The Indian Higher Education System has a history of imparting quality education. This was a major strength and competitive advantage of India. During the years when offshoring was not yet popular, the PowerPoint presentations created for top management of North American / European companies would include several slides on the quality of education in India and the difficulty of getting admission into higher education. However, this major strength and competitive advantage has rapidly eroded in the past decade.
Currently, even mediocre talent can easily get into professional colleges
Earlier, many talented people could not join professional courses, now even mediocre talent can easily get admission in AP. The number of engineering seats in Andhra Pradesh increased from about 4000 in 1989 to about 1.5 lakh by 2009. Even the number of MBA seats grew to about 20,000 from 2000 in just 10 years. However, the number of regular graduate students has remained about the same. This rapid growth in number of seats created a dearth of competition among students. It declined the caliber of students joining these courses.
This situation has been worsened by the greed of both students and their parents. When a professional course is paying good salaries to fresh graduates, many have succumbed by opting for such courses despite their interests/ capabilities not matching with what is required to be successful in that field. Earlier many of such students would not have got admission into professional colleges. However, today because of the manifold increase in the educational institutions offering such courses they can easily get admission in professional courses. This awareness that they will anyway get into a professional college further removes incentives for students to compete and strive hard to get into a professional course.
Lack of quality teaching staff
In the late 90’s, while the number of educational institutions was increasing manifold, many of the competent junior faculty left for lucrative careers in corporate sector. Over the years, the senior faculty have retired, while the remaining junior faculty got promoted as principals / Head of Departments of the new colleges. The existing educational system at that time had a limit on the number of quality teaching faculty they could generate. This combination of factors, manifold increase in colleges, retiring of senior faculty, good mid-level faculty leaving education system for lucrative corporate careers and limit of the number of good new teaching faculty that could be generated, dramatically led to the lack of quality teaching staff in professional colleges, as we see today. This lack of quality teaching staff seriously impairs a systematic and disciplined imparting of education. Thus, it has caused a dramatic fall in educational standards across the entire state.

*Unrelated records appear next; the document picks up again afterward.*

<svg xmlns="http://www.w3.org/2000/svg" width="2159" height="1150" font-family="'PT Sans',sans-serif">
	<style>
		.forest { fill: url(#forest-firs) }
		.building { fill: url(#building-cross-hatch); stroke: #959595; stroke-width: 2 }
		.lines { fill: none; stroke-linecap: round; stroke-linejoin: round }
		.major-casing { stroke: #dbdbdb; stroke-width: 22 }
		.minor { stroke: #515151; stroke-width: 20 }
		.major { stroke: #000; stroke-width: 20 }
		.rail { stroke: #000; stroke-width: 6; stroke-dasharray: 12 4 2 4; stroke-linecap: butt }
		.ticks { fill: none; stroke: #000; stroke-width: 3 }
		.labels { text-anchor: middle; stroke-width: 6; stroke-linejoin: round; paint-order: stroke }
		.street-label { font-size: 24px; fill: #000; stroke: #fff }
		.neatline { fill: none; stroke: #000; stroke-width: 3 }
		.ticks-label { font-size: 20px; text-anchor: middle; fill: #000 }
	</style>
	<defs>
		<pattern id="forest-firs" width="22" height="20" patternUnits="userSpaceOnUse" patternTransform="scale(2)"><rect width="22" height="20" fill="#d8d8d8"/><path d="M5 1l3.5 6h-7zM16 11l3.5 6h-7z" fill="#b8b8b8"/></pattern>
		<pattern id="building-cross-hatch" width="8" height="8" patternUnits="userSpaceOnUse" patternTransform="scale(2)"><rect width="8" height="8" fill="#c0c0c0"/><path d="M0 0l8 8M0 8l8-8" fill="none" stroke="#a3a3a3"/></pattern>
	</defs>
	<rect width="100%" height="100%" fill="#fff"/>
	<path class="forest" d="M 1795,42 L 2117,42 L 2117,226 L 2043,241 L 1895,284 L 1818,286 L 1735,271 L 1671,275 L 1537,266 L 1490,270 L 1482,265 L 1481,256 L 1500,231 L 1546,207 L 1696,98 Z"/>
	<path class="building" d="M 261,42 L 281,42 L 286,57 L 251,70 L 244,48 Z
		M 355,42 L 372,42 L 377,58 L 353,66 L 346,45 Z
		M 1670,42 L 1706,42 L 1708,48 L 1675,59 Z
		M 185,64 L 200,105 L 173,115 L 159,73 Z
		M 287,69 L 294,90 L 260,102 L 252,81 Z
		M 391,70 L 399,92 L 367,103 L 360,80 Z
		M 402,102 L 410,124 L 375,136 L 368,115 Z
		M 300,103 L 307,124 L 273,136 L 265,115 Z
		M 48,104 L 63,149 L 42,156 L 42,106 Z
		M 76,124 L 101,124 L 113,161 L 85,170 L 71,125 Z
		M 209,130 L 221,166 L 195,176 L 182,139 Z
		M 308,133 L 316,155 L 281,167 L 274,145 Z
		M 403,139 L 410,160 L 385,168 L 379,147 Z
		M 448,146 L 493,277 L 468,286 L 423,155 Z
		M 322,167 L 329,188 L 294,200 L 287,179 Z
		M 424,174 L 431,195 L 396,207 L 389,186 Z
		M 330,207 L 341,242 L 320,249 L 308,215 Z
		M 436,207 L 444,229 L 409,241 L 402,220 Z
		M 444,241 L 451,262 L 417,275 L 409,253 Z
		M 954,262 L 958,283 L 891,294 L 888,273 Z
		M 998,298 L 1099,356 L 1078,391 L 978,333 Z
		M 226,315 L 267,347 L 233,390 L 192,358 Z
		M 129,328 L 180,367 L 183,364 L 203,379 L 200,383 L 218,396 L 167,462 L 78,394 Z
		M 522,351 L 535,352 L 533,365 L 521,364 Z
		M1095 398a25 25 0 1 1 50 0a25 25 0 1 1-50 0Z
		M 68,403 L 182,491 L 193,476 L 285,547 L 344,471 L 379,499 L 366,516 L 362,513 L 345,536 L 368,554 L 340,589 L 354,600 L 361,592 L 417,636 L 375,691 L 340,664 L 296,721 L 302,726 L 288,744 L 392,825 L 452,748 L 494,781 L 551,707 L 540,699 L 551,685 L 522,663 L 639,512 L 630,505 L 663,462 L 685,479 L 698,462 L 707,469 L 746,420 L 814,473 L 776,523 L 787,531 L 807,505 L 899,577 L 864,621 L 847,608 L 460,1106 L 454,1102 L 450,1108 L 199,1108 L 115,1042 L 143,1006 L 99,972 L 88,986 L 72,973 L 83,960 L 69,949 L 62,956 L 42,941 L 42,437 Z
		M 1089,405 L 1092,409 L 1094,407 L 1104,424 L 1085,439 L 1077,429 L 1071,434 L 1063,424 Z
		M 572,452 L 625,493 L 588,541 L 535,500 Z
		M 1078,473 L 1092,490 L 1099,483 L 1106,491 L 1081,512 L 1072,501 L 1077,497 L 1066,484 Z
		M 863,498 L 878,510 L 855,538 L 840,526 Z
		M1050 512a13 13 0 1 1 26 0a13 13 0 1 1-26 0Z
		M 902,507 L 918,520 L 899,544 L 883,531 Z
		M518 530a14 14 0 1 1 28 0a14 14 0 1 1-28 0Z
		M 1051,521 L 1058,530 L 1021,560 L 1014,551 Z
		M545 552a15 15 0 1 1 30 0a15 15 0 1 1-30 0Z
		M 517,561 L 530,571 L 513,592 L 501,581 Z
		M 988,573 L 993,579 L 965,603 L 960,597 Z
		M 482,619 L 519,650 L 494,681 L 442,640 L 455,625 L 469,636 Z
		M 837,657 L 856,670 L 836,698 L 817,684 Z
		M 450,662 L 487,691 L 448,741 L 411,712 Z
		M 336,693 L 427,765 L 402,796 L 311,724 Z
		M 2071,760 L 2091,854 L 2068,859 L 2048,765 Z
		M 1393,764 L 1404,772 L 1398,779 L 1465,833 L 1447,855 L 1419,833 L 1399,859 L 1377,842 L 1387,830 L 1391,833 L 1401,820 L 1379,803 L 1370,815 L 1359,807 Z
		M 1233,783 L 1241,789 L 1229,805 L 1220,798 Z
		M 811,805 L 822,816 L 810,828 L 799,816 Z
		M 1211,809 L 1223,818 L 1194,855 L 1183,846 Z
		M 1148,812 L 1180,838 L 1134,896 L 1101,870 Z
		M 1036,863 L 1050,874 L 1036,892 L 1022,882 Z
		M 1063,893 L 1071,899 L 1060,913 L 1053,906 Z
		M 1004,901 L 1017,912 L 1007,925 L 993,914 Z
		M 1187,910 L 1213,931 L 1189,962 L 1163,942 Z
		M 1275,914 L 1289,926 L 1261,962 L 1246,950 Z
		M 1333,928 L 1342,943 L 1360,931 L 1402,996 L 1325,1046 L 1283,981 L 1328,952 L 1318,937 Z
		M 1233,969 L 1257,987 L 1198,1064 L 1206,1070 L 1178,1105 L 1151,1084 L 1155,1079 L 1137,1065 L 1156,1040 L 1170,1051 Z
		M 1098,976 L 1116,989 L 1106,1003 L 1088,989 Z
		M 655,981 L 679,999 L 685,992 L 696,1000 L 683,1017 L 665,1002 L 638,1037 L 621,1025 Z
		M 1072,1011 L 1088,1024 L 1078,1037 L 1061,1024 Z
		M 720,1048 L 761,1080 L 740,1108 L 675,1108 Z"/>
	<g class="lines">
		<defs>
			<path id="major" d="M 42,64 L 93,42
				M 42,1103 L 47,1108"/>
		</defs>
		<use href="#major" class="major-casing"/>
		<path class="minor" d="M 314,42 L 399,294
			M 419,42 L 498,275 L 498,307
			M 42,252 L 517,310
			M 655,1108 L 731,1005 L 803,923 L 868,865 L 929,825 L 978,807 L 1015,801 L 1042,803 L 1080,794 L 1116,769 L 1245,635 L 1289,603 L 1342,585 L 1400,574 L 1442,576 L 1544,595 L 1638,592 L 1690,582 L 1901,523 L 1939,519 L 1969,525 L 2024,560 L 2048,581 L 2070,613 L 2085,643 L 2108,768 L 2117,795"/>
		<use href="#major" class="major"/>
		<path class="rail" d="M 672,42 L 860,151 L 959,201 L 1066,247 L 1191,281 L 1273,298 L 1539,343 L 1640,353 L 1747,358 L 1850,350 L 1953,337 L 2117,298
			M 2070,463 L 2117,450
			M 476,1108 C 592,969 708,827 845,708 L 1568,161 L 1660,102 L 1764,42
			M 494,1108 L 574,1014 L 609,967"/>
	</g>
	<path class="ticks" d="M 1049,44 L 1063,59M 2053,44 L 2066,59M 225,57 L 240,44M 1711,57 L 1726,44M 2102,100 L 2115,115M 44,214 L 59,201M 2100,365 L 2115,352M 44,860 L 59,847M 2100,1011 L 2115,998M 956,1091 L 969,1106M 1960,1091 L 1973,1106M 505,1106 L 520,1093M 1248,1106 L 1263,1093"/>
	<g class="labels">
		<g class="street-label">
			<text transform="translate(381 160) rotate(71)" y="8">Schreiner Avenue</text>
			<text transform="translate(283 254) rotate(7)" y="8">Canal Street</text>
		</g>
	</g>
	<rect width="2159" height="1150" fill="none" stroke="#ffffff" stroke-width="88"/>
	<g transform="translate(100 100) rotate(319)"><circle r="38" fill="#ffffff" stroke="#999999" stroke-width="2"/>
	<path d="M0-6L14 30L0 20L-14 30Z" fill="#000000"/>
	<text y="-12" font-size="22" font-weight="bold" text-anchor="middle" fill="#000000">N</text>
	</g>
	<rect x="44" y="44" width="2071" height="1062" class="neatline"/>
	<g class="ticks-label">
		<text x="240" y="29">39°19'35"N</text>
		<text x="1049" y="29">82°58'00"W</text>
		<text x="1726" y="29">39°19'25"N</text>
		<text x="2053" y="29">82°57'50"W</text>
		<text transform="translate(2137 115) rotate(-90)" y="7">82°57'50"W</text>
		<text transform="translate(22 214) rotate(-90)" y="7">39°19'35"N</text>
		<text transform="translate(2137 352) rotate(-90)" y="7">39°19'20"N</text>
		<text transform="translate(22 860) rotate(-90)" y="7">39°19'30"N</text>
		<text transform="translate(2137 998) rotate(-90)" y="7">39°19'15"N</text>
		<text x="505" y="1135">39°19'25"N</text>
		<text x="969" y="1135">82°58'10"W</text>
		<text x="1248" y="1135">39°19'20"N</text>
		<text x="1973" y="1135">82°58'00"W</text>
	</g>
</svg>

Social welfare measures providing free education destroyed the value of education
As a social development initiative, the government has with good intentions provided free education to students from some backgrounds who joined professional courses. However, human nature typically tends to value that are expensive and difficult to get. When education was made free, this move possibly led to undervalue the education. The commitment level to pursue education was lowered due to the low out-of-pocket expenses. There was little to lose by neglecting their studies. However, this remains only a secondary issue.
Shift in importance to style rather than substance
Since it is not possible to deliver on teaching / educational standards, the new colleges have conveniently shifted focus to style and drama. Fancy things like great looking college buildings, appearance of college buses, student dress codes, college events, and size of the campuses were given more priority than the quality of education. Such fancy things have caused further damage to quality education since the students in their formative years have been exposed to fancy ideas. These fancy ideas have become deeply ingrained due to the mass hysteria created by so many colleges preaching the same message.
This document was drafted many months before the Yashpal Committee report was made public. Even this report says, “Mushrooming engineering and management colleges, with some notable exceptions, have largely become, mere business entities dispensing very poor quality education.”
The end result today is large number of students who have neither the knowledge, the stamina to do quality work, the skills or caliber that is required of employees today to be able to deliver in the competitive, dynamic and global market environment today. This was before the recession hit the world and made things even more difficult for businesses to be viable.